** Opening Exercise input block **
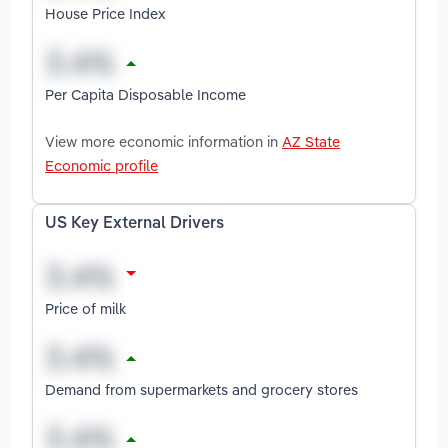
House Price Index
Per Capita Disposable Income
View more economic information in
AZ State
Economic profile
US Key External Drivers
Price of milk
Demand from supermarkets and grocery stores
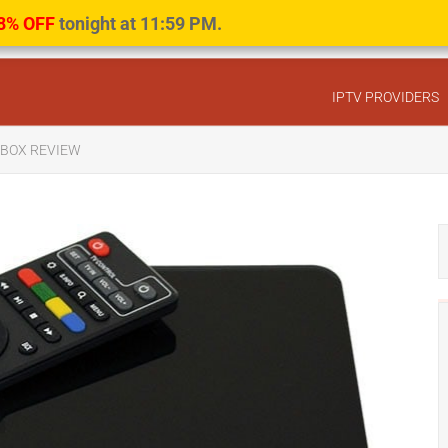
8% OFF
tonight at 11:59 PM.
IPTV PROVIDERS
V BOX REVIEW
** Closing Exercise input block **
_Exercise prompt_:
Every record above must be printed exactly, except for its images.

_Answer to this problem_:
House Price Index
Per Capita Disposable Income
View more economic information in
AZ State
Economic profile
US Key External Drivers
Price of milk
Demand from supermarkets and grocery stores
8% OFF
tonight at 11:59 PM.
IPTV PROVIDERS
V BOX REVIEW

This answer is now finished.